You have now experienced the benefits of using Jupyter Notebook for open reproducible science!

Without writing your own code, you were able to easily replicate this analysis because this code block can be shared with and run by anyone using Python in Jupyter Notebook.

  1. Add a Code cell and run each of the following Python calculations:
    • 16 - 4
    • 24 / 4
    • 2 * 4
    • 2 ** 4
      • What do you notice about the output of 24 / 4 compared to the others?
      • What operation does ** execute?
  2. Create a new directory called chap-3 in your earth-analytics directory.

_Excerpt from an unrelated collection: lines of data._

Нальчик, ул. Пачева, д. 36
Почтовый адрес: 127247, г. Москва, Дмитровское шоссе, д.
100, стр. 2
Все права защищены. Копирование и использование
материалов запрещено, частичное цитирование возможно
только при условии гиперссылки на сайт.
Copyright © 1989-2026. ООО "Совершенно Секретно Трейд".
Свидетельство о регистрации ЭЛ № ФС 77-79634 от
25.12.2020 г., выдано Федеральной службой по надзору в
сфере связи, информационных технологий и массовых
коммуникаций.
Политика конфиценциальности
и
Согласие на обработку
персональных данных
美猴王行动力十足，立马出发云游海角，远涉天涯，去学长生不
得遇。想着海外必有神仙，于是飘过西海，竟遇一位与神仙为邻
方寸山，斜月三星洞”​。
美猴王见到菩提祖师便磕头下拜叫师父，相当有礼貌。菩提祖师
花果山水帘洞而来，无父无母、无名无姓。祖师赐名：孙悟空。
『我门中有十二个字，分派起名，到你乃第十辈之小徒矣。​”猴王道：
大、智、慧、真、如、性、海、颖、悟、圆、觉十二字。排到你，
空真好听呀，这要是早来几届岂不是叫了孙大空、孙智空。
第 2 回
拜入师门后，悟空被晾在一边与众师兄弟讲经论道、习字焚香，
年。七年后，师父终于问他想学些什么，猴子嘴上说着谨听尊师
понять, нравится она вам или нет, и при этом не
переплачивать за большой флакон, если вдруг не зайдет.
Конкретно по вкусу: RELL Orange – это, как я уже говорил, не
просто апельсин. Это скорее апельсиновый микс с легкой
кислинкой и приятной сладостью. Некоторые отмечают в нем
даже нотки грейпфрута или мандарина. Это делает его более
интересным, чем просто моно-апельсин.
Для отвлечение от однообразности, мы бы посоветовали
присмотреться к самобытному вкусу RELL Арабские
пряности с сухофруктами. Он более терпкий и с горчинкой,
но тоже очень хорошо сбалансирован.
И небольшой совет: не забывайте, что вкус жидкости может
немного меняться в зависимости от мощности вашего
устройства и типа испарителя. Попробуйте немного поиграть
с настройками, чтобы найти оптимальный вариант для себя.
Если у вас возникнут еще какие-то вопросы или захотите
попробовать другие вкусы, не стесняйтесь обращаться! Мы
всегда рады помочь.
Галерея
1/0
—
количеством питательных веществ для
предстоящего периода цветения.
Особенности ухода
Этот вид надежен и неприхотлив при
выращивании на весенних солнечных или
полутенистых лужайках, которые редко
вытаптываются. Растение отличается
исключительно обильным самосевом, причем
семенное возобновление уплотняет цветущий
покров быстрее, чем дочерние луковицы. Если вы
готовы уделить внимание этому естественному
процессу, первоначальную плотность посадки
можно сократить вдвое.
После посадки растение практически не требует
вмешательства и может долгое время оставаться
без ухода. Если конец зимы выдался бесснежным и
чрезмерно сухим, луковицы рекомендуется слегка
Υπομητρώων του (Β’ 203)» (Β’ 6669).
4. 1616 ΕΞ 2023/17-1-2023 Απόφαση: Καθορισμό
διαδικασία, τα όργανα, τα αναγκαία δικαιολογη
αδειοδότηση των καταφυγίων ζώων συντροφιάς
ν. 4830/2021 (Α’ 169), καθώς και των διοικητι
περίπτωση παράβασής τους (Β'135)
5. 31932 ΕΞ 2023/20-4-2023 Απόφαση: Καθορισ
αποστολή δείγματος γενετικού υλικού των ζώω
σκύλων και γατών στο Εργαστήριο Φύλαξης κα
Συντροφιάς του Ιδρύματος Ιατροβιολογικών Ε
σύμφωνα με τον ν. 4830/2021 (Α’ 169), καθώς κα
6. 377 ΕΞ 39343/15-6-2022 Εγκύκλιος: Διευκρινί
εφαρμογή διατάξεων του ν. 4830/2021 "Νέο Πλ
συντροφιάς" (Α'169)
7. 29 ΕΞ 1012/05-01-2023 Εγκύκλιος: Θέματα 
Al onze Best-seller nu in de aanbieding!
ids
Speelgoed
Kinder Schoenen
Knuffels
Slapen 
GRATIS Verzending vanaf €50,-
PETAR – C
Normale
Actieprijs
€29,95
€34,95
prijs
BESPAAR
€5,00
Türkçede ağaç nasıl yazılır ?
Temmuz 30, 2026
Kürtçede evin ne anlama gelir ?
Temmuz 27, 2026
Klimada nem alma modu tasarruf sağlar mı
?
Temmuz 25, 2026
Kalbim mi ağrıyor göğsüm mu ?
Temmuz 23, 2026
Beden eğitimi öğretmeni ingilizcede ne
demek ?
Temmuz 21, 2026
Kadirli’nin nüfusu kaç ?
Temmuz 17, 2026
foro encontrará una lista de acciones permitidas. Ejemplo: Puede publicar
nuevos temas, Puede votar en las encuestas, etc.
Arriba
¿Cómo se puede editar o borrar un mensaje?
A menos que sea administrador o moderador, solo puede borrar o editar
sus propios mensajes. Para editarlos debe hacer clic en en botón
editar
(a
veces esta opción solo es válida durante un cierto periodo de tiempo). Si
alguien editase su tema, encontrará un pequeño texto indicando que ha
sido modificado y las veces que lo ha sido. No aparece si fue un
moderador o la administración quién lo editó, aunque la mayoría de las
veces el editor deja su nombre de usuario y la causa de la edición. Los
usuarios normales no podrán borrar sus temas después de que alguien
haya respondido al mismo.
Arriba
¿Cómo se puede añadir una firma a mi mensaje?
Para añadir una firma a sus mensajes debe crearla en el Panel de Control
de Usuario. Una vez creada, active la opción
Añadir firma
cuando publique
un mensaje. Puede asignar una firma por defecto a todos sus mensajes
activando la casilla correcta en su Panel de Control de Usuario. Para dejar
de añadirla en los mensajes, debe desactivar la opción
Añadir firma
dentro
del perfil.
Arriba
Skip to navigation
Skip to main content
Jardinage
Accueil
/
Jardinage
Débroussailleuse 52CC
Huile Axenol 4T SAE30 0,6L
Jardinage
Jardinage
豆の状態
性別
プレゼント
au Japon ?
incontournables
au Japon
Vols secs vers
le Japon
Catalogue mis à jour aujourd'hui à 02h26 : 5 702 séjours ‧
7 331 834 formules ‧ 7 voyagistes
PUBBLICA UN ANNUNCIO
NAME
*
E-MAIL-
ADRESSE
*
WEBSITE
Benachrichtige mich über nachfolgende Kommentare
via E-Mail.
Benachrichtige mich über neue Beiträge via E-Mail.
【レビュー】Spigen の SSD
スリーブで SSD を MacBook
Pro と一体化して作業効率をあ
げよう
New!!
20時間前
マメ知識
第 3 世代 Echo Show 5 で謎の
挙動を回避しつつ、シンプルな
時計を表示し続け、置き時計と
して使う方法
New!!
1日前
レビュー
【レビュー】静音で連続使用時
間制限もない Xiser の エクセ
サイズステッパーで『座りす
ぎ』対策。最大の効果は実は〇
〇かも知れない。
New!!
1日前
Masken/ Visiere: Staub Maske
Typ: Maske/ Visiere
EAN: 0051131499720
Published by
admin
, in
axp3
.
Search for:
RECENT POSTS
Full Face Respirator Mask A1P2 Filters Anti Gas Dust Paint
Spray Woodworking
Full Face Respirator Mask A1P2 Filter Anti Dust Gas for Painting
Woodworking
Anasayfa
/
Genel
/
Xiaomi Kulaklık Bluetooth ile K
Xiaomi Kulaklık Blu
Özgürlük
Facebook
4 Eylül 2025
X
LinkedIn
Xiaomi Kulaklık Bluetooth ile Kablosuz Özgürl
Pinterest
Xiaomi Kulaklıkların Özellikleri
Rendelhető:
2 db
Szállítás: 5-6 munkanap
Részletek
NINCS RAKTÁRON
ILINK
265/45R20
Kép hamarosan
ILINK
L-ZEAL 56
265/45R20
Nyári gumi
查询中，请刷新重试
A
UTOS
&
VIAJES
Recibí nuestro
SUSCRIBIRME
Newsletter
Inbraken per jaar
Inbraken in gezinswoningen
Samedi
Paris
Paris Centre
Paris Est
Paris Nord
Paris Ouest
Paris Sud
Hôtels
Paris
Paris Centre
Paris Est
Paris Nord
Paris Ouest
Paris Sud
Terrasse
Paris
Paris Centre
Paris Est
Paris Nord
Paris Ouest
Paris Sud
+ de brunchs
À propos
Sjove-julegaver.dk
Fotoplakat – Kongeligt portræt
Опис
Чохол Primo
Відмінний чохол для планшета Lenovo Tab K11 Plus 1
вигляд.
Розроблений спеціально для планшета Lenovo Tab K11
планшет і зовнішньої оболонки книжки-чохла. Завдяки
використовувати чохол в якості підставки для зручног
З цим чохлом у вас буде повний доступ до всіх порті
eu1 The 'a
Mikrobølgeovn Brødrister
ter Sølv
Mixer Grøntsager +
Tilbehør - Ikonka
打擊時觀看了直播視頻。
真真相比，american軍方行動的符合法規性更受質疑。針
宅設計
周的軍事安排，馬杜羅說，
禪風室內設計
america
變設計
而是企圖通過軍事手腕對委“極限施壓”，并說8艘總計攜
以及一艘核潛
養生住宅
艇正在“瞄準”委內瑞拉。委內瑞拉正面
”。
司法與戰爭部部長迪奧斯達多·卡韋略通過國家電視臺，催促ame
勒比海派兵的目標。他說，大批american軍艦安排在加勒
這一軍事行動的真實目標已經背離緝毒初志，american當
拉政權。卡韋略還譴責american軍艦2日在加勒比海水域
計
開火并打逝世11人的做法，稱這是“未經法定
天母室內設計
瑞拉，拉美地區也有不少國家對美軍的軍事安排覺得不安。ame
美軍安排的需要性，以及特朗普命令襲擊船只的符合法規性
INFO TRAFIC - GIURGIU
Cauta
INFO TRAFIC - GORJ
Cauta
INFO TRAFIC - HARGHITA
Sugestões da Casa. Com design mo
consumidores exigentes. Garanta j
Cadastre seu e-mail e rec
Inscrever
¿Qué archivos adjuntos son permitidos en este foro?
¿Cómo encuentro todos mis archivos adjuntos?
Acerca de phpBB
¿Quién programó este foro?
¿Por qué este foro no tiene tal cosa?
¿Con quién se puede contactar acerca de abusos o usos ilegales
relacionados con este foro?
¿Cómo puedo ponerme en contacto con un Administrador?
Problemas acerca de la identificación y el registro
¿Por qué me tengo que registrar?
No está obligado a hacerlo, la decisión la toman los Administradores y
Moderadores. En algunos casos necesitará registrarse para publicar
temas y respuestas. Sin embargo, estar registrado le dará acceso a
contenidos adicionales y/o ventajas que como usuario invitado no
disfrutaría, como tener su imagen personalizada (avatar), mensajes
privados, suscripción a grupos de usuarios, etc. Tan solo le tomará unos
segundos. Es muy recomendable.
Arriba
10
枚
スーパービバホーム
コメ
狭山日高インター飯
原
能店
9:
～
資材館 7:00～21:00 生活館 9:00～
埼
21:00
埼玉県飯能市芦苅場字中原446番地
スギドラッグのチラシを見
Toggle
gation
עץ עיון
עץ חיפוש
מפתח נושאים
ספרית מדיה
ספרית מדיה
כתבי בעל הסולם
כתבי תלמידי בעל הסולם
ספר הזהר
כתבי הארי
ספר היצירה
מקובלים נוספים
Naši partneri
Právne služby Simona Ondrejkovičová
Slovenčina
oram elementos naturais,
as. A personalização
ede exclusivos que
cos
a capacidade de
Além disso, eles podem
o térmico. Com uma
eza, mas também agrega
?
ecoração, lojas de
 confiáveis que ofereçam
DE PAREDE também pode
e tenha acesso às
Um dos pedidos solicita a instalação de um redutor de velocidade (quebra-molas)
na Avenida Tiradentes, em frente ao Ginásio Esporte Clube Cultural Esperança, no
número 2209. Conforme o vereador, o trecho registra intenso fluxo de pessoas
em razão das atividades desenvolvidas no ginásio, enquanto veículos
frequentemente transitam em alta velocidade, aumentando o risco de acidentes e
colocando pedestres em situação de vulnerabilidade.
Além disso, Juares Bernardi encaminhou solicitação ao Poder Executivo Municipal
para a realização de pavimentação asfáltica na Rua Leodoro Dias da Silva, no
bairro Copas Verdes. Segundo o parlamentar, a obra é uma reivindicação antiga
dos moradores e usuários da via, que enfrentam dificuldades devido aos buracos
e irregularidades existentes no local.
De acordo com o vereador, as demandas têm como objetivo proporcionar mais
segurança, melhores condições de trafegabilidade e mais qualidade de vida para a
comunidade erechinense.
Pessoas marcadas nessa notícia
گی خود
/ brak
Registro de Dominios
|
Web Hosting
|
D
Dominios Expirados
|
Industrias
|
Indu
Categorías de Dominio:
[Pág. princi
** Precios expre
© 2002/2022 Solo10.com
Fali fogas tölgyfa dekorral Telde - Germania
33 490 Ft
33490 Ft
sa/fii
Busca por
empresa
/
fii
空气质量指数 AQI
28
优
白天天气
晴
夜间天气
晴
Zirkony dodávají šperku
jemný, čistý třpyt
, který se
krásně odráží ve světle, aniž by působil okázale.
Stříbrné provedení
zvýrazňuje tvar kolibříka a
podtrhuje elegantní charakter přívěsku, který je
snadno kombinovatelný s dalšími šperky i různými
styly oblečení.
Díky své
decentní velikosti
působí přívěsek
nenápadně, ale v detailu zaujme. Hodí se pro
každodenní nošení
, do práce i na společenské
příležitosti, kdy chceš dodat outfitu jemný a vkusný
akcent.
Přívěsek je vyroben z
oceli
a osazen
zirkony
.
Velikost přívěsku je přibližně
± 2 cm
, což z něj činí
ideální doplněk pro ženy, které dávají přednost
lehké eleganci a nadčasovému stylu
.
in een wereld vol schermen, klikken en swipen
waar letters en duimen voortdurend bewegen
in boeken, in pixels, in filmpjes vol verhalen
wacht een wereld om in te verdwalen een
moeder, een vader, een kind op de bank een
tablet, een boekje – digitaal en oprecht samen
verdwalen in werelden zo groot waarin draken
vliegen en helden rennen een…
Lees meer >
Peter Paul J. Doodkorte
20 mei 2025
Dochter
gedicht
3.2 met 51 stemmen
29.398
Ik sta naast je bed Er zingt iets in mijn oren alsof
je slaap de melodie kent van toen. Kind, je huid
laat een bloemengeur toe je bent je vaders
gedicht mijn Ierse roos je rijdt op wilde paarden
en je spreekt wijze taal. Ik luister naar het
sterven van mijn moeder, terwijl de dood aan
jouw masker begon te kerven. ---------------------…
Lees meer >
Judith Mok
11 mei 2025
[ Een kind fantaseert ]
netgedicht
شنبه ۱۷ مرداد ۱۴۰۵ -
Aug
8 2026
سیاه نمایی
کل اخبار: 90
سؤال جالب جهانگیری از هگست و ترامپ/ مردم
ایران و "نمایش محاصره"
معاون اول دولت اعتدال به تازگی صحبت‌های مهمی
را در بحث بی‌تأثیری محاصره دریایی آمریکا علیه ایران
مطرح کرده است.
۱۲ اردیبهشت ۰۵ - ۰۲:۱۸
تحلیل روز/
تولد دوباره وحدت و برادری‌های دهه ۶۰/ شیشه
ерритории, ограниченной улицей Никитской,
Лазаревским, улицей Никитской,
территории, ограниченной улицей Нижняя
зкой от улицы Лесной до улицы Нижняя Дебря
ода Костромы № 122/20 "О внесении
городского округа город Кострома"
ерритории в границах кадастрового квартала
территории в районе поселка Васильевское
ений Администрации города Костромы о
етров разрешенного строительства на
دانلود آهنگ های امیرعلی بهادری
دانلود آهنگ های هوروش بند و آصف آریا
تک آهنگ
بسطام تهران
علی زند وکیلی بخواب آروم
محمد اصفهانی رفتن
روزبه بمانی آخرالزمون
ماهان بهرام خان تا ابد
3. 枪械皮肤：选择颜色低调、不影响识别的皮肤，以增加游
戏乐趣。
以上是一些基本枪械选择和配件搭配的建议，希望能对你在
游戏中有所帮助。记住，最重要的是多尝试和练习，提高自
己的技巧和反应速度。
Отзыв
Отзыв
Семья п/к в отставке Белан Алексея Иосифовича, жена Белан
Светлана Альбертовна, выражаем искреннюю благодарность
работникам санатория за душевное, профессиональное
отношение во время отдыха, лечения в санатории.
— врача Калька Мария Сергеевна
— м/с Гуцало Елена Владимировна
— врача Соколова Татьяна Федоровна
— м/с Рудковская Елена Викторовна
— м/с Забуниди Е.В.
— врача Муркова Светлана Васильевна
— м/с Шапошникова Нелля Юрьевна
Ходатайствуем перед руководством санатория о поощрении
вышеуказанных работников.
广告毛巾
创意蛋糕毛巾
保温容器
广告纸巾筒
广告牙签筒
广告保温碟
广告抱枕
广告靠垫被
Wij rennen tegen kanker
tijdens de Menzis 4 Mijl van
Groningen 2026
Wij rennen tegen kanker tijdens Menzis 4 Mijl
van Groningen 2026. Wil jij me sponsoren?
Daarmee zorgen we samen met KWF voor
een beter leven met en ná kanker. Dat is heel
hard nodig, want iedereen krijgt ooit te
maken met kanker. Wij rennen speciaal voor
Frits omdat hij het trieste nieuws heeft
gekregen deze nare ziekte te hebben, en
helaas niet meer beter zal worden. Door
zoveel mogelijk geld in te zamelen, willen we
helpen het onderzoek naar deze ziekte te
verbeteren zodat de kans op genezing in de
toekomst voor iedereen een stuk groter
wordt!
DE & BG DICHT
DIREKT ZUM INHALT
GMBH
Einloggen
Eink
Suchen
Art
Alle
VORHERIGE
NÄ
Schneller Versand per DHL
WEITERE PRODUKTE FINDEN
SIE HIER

  3. Create a new directory called test in your earth-analytics directory and move it into in the newly created directory called chap-3.

  4. Delete the test directory - do you recall how to find the test directory in its new location?

  5. Rename the Jupyter Notebook file that you created in step 2 (e.g. jupyter-notebook-interface.ipynb) using your first initial and last name (e.g. jpalomino-jupyter-notebook-interface.ipynb).

  6. Create a new folder called chap-3 in your earth-analytics directory.

  7. Move your renamed Jupyter Notebook file (e.g. jpalomino-jupyter-notebook-interface.ipynb) into the new chap-3 directory.